Work request
Please copy each line below that contains the word "Left".

Data under study
----

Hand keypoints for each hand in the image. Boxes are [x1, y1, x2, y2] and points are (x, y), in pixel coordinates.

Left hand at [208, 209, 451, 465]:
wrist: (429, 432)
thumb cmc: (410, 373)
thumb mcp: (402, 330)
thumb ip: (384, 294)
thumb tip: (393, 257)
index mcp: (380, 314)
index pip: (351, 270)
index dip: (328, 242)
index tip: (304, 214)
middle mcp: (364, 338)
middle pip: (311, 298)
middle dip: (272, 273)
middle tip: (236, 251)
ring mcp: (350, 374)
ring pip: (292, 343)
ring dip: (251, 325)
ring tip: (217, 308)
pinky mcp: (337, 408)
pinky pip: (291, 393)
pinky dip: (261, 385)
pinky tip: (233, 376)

----

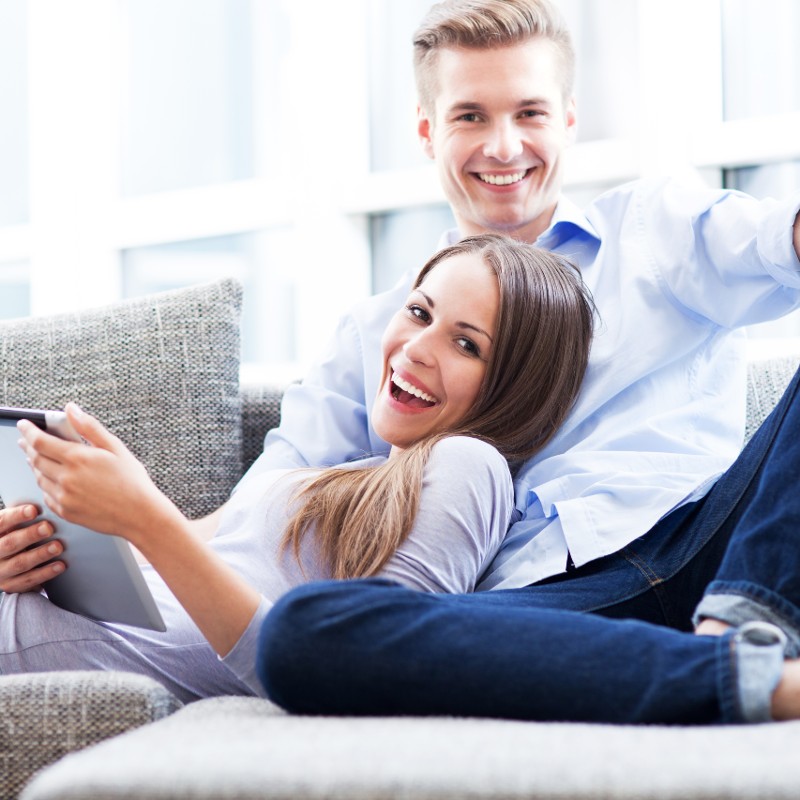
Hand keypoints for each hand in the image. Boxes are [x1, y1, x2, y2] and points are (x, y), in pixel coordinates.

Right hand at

----

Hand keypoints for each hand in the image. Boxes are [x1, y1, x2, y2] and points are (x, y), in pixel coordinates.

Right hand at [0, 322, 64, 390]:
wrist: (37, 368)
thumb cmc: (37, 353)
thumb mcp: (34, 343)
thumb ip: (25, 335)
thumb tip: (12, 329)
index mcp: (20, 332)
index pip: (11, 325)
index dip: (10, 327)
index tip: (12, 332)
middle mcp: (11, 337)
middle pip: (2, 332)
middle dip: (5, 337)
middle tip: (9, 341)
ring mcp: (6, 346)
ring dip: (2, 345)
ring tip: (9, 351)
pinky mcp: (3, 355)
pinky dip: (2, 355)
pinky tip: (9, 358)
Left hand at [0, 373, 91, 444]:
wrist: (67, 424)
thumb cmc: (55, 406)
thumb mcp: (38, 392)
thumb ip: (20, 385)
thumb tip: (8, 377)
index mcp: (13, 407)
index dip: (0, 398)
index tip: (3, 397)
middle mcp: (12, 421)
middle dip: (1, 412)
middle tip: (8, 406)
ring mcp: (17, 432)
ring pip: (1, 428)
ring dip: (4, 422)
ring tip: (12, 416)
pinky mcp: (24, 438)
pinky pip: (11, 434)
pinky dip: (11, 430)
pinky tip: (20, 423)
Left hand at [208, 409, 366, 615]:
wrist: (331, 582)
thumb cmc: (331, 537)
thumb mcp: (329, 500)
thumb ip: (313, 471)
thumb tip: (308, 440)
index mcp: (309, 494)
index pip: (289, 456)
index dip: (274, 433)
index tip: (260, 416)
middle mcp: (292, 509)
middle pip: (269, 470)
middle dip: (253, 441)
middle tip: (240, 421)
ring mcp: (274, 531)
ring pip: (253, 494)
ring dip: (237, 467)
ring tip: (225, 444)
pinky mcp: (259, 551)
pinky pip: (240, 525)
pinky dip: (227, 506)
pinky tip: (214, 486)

----

Answer box
Left hand at [208, 209, 451, 465]:
Left hand at [0, 373, 91, 444]:
Left hand at [208, 409, 366, 615]:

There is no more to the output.